A insatisfação nacional com a barbeiragem descomunal do governo federal no combate e prevenção à Covid-19 chega ao ápice com a previsível crise na campanha nacional de imunização. Não apenas pelo esvaziamento dos estoques, mas por todo o conjunto da obra que opera tal desastre.
Brasil, 17 de fevereiro de 2021. Até essa data, nas contas do coronavírus, o País trazia o luto por 242.090 mortos e abrigava 9,97 milhões de pessoas contaminadas, enquanto 8,9 milhões conseguiram se recuperar e 786,2 mil eram mantidos sob tratamento.
Mesmo que as mortes e contaminações não pudessem ser freadas totalmente desde abril do ano passado, quando teve início a calamidade, nesse período teria sido possível evitar o tamanho da tragédia. Contudo, faltou ao Brasil o comando seguro e humanista de uma liderança preparada, sensível, humilde e, sobretudo, sensata.
Foi a ausência de lucidez e de sensibilidade que fez o presidente da República passar ao largo da pandemia, reduzindo-a, com devaneios e sarcasmos, às dimensões estreitas de uma “gripezinha”. O governante da Nação não preparou nem preveniu os seus governados. Ao contrário: empenhou sua influência junto à imensa parcela de seguidores para instalar a narrativa negacionista e anticientífica de desconstrução da letalidade pandêmica.
O Planalto andou na contramão da crise. O presidente pisou na voz científica, achou solução em medicamentos sem eficácia comprovada e torrou bilhões de verba pública para adquiri-los. Enquanto isso, o restante do mundo andava no trilho firme e historicamente reconhecido da sensatez, da inteligência, agarrando-se à esperança que só a Ciência oferece como possibilidade humana.

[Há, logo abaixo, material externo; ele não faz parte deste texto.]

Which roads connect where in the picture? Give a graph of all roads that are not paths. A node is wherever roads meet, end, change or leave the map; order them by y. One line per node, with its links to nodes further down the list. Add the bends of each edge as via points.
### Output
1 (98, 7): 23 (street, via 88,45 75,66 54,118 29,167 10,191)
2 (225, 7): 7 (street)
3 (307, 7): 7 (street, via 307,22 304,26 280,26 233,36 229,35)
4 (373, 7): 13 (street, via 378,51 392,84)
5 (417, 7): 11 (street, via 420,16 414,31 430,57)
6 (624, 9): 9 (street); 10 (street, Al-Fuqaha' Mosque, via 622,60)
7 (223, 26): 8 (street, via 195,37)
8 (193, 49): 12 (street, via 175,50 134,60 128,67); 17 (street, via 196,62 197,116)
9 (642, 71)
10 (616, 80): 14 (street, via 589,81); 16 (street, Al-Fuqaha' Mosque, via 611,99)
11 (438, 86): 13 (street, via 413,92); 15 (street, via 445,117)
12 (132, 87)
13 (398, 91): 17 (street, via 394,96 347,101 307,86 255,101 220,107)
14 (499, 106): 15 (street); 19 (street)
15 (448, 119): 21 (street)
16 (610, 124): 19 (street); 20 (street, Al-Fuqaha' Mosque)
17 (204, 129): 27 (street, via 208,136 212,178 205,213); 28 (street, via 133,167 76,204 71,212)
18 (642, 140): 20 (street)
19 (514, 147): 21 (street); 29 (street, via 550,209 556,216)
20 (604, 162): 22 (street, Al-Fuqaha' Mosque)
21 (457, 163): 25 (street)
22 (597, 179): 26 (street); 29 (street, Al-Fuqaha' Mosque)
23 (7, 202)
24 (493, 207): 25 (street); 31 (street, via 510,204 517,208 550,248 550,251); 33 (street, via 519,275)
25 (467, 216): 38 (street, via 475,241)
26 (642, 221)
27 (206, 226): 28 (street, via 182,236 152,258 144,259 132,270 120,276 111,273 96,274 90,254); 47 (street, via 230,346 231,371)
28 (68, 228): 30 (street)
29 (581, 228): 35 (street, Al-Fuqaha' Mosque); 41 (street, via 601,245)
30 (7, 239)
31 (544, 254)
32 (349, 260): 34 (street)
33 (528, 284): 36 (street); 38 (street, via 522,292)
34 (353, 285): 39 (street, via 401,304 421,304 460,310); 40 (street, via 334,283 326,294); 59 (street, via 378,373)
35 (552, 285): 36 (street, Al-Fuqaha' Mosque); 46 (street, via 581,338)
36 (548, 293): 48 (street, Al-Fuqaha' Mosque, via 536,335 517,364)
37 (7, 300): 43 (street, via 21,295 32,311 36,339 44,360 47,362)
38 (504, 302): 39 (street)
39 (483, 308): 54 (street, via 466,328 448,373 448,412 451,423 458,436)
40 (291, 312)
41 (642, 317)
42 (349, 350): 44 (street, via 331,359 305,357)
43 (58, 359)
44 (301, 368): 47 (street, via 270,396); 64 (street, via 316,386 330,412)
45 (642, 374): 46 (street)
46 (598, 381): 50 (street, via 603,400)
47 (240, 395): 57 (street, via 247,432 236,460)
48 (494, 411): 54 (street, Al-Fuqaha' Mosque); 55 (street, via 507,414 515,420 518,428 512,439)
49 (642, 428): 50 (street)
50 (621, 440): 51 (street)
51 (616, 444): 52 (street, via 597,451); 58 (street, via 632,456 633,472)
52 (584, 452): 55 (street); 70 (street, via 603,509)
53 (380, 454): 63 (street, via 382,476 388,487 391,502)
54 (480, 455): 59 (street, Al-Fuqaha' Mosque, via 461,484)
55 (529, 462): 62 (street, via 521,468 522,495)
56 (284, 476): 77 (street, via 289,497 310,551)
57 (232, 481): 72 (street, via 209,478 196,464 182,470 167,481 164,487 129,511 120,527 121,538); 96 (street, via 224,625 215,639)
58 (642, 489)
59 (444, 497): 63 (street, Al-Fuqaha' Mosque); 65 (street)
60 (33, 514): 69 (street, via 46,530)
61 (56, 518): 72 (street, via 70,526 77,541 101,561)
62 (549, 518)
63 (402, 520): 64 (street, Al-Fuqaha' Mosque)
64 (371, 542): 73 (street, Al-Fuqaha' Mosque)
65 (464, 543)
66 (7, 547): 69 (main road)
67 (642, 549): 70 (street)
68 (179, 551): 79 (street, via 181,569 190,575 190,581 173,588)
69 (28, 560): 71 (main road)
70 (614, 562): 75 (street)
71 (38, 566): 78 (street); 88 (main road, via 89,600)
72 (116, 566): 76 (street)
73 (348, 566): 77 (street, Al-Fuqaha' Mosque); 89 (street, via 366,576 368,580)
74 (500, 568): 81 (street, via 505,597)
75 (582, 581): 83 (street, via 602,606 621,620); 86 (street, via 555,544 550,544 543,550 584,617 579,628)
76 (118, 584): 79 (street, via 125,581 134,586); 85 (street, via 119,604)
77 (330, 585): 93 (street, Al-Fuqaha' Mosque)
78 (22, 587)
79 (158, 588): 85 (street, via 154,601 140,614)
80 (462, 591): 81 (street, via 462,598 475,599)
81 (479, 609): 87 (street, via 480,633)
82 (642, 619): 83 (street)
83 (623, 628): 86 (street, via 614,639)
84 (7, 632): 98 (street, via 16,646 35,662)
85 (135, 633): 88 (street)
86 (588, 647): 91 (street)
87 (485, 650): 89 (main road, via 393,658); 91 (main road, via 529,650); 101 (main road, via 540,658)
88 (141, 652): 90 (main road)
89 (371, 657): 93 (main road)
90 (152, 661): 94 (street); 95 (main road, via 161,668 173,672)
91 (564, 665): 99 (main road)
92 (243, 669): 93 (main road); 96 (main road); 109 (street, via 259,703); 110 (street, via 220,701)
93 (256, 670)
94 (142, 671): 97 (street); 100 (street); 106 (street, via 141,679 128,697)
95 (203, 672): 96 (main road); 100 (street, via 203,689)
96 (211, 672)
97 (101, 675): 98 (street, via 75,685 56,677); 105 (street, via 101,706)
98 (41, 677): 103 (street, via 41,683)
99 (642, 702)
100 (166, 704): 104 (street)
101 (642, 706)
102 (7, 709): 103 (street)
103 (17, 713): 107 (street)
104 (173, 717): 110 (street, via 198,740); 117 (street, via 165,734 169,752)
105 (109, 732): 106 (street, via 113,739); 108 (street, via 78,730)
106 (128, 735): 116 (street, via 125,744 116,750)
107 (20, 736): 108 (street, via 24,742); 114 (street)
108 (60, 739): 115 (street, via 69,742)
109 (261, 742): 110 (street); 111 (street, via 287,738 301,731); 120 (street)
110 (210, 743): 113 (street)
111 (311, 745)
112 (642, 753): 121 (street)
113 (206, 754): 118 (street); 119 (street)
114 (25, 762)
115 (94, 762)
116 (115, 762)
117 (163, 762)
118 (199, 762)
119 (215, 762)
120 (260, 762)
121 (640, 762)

Agora, com uma campanha de imunização mal organizada, povoada de falhas estruturais e desvios de toda ordem – inclusive de caráter, por alguns aproveitadores, a exemplo dos sangradores de verbas públicas e dos fura-filas -, o Brasil reclama a falta de vacinas suficientes. Não há doses sequer para completar a imunização dos grupos prioritários.
Cerca de 5,5 milhões de brasileiros foram vacinados. A segunda dose chegou para pouco mais de 350 mil pessoas. Para os especialistas, nesse ritmo vai demorar mais três anos para que toda a população seja imunizada. É muito tempo. São muitas vidas que não podem esperar.
As digitais do descaso presidencial estão coladas na crise. O general que chefia o Ministério da Saúde virou alvo até de governadores e prefeitos de todo o País, muitos da base de sustentação de Bolsonaro. Essas lideranças são vozes de 27 estados, do Distrito Federal e mais de 5.500 municípios. Cobram aquilo que faltou na pandemia e parece não ter existido em nenhum dia desta gestão: responsabilidade.